**Aim of the exercise:**
Look below for the line containing "Rendered at 2400 by 1350 pixels." and the line containing "text_box [1262, 62, 2335, 1208]"; repeat exactly those two lines and all lines between them, and nothing else.
*** Extracted data ***
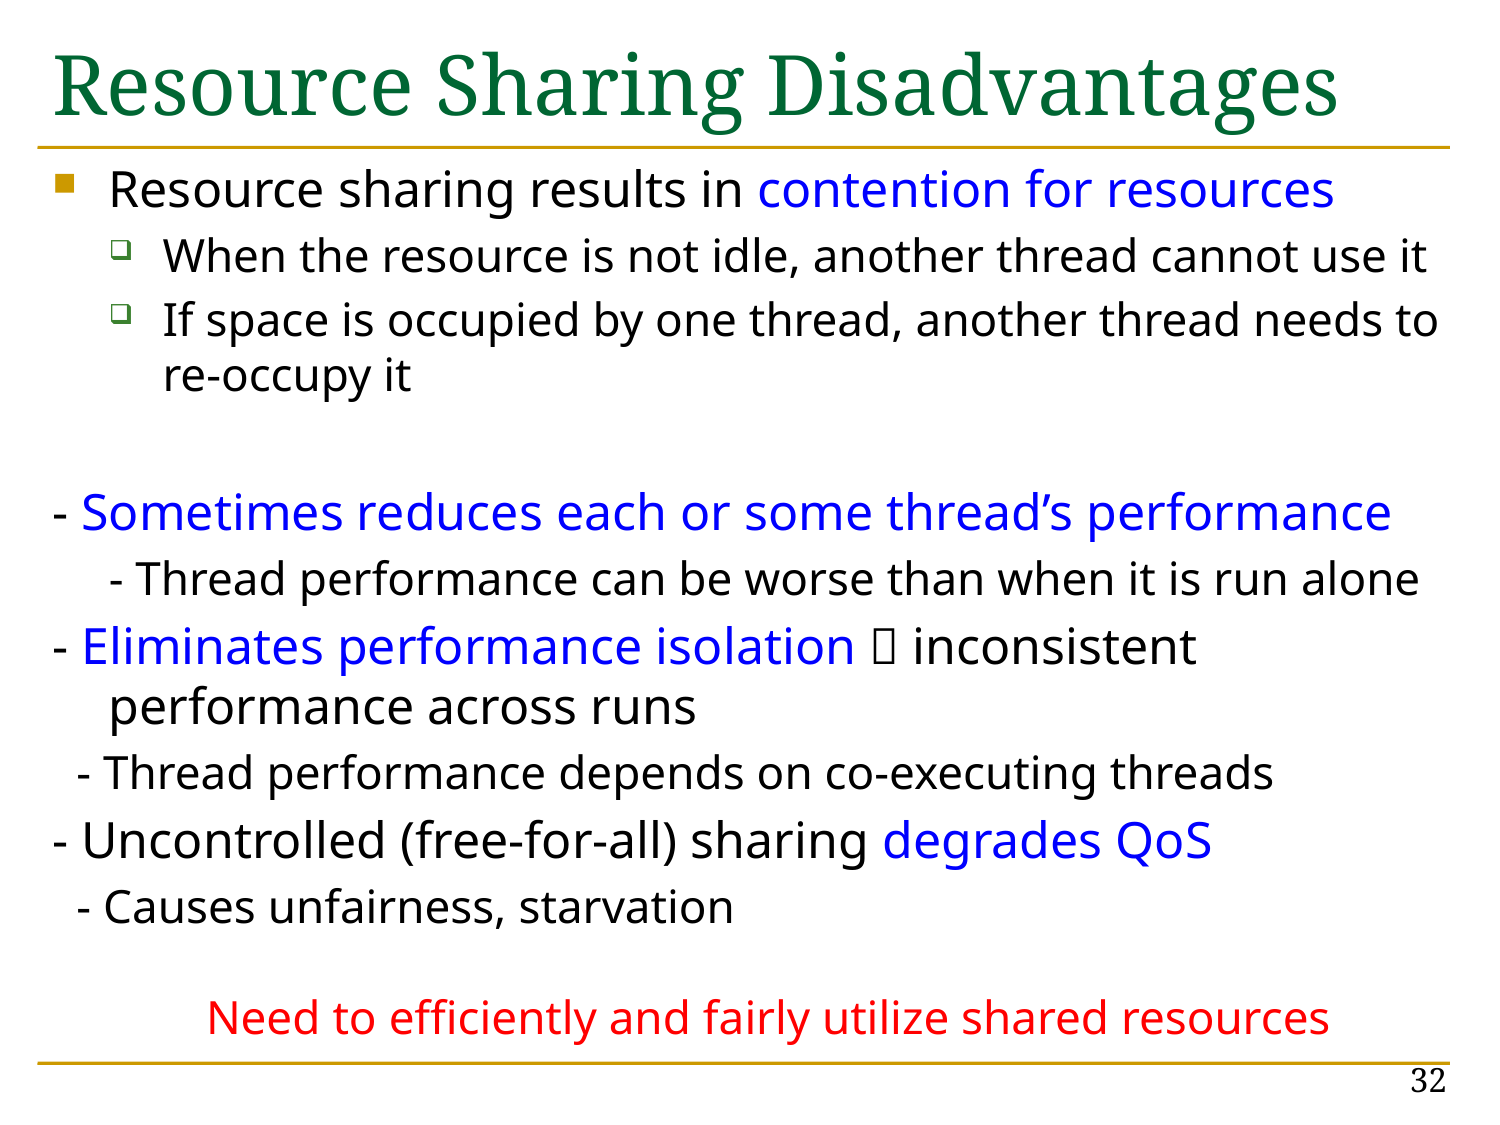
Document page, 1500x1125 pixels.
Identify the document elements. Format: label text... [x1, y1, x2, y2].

list Resource sharing results in contention for resources When the resource is not idle, another thread cannot use it If space is occupied by one thread, another thread needs to re-occupy it - Sometimes reduces each or some thread’s performance - Thread performance can be worse than when it is run alone - Eliminates performance isolation  inconsistent performance across runs - Thread performance depends on co-executing threads - Uncontrolled (free-for-all) sharing degrades QoS - Causes unfairness, starvation Need to efficiently and fairly utilize shared resources [37, 149, 1500, 1063]
slide_number 32 [1111, 1036, 1462, 1112]
title Resource Sharing Disadvantages [37, 24, 1450, 149]
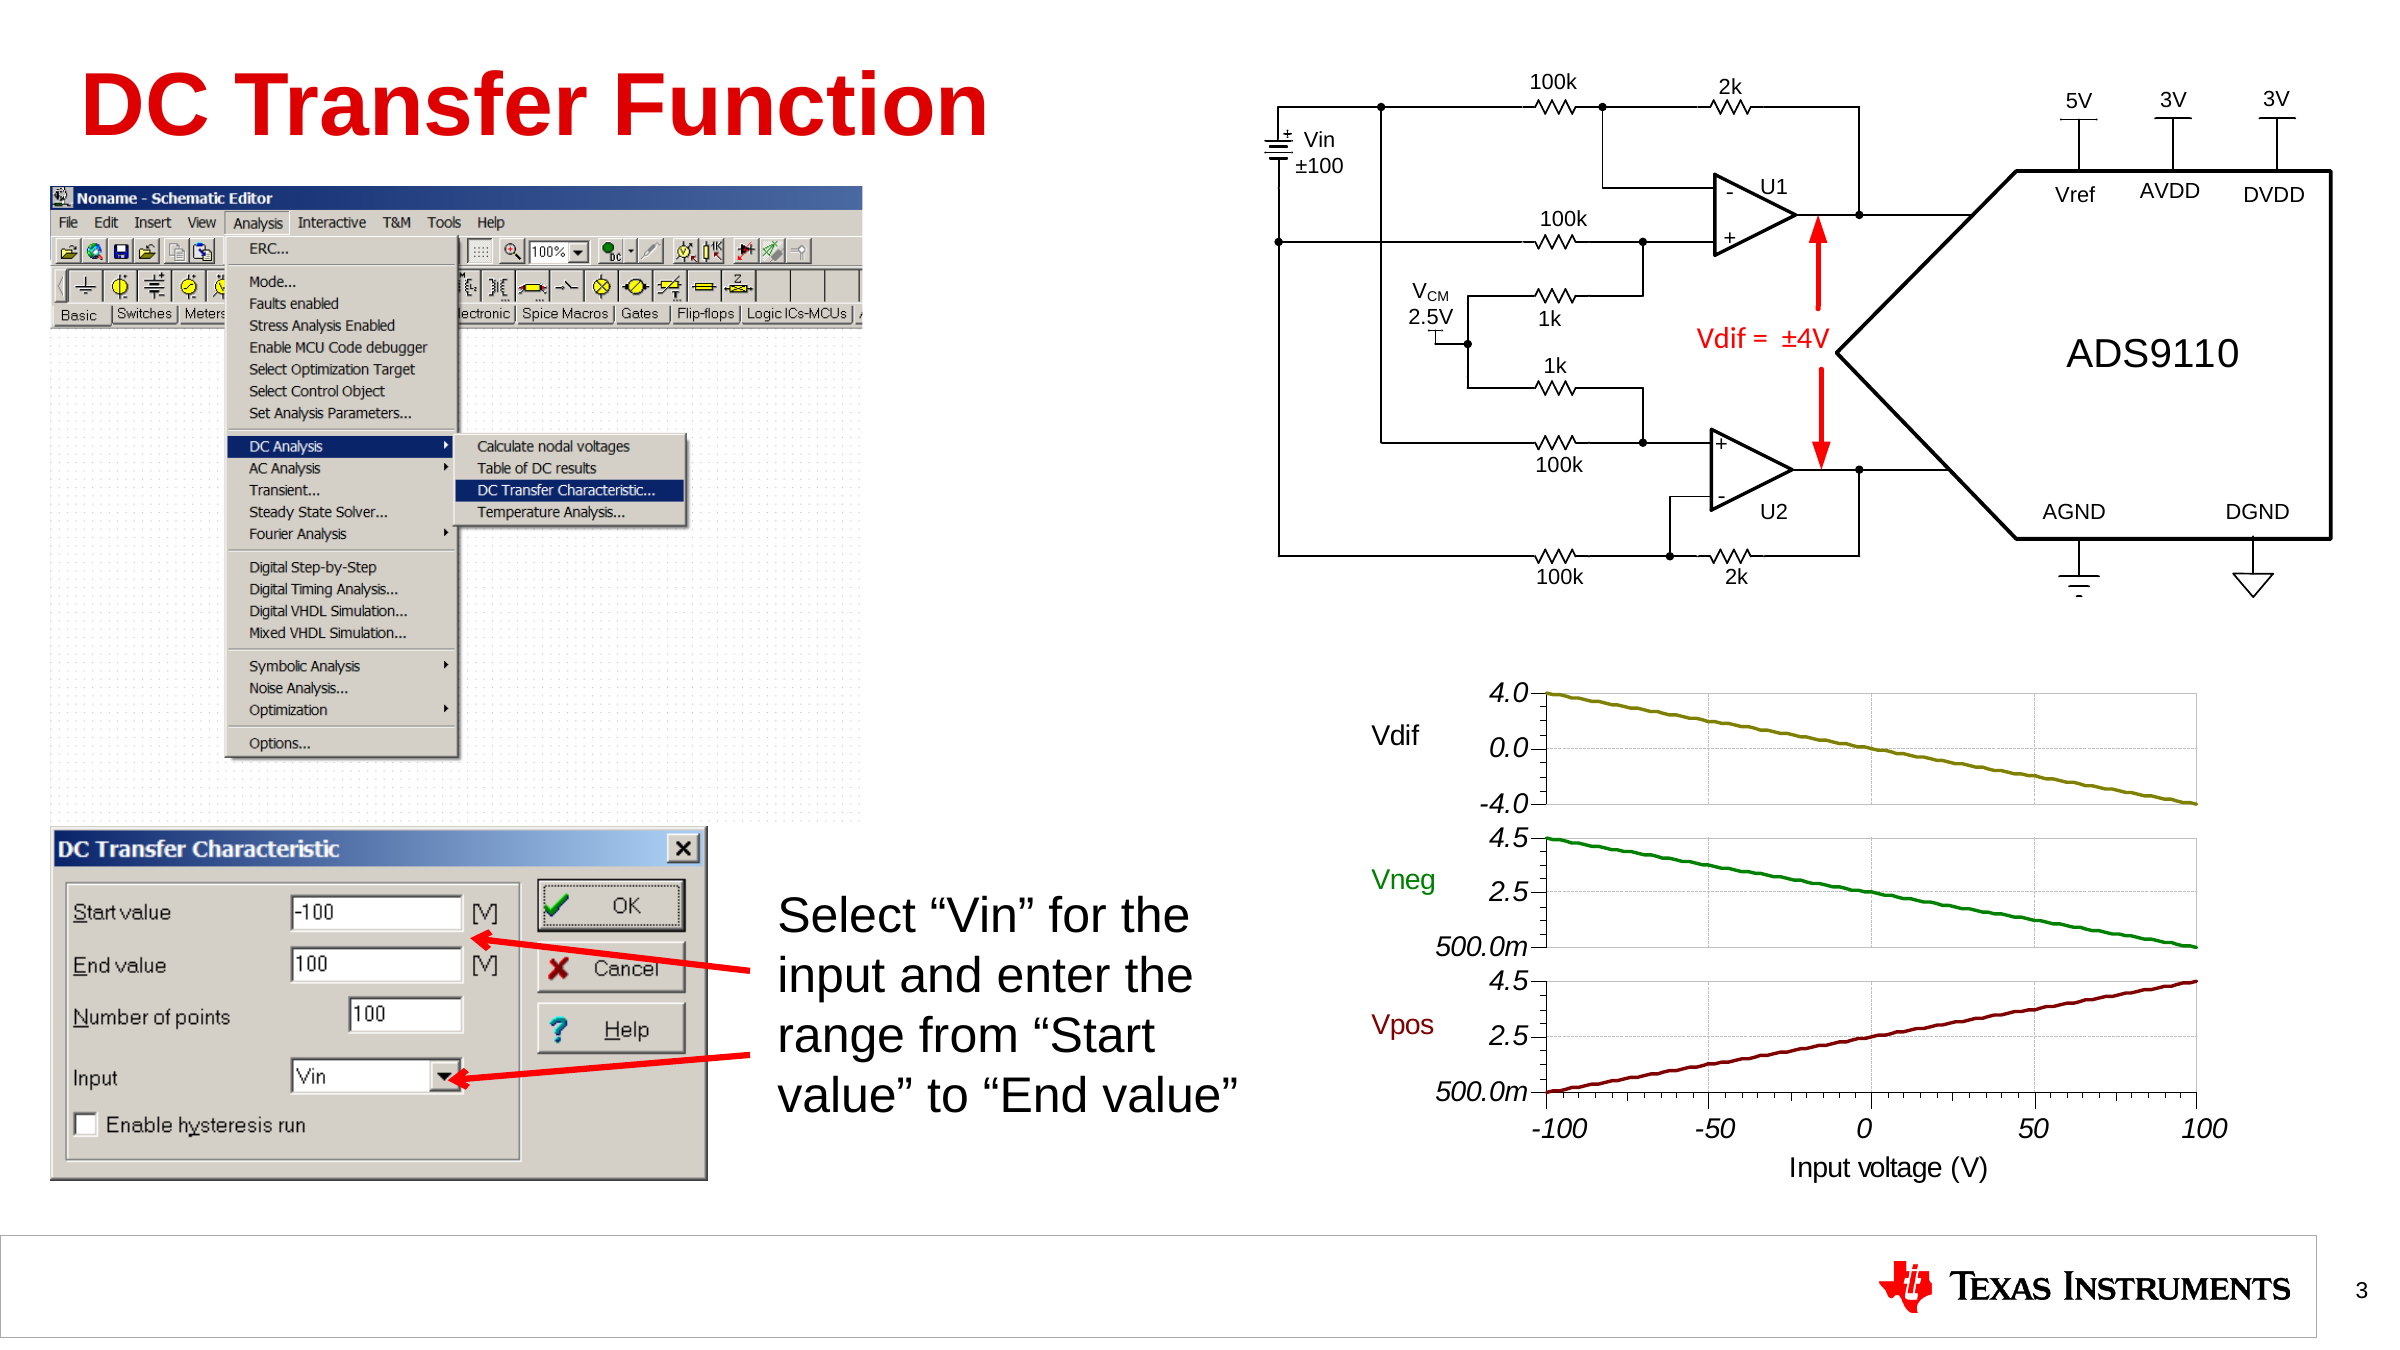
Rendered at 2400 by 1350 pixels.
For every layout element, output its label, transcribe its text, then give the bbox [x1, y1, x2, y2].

text_box Select “Vin” for the input and enter the range from “Start value” to “End value” [762, 874, 1257, 1130]
title DC Transfer Function [60, 27, 2282, 189]
picture [49, 185, 863, 1182]
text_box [447, 1054, 751, 1081]
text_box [1262, 62, 2335, 1208]
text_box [469, 937, 751, 972]
picture [1879, 1307, 2290, 1313]
picture [1879, 1261, 2290, 1265]
slide_number 3 [1828, 1265, 2389, 1307]
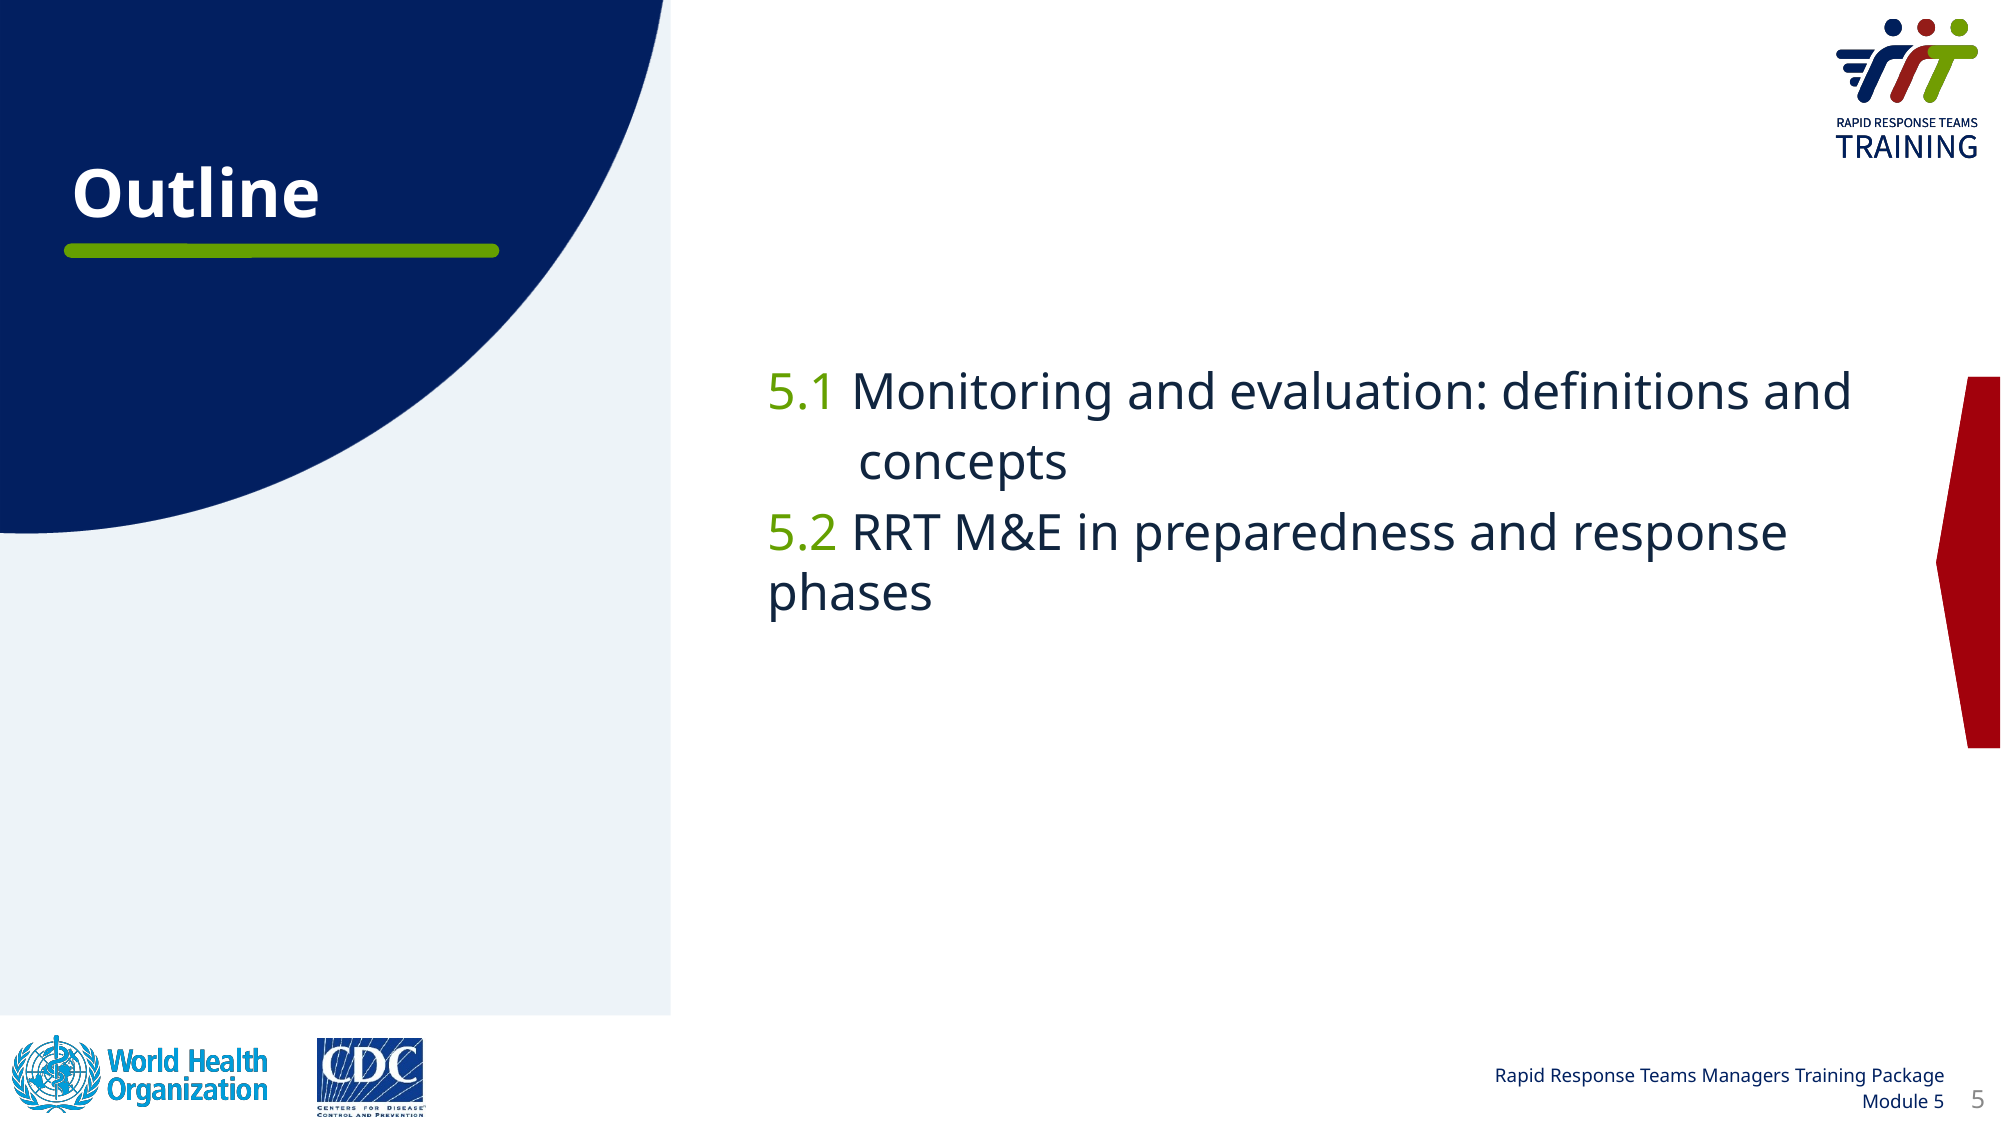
*** End of Extracted data ***
**Exercise response:**
Rendered at 2400 by 1350 pixels.
For every layout element, output its label, transcribe its text, then give the bbox [x1, y1, x2, y2].

text_box Select “Vin” for the input and enter the range from “Start value” to “End value” [762, 874, 1257, 1130]
title DC Transfer Function [60, 27, 2282, 189]
picture [49, 185, 863, 1182]
text_box [447, 1054, 751, 1081]
text_box [1262, 62, 2335, 1208]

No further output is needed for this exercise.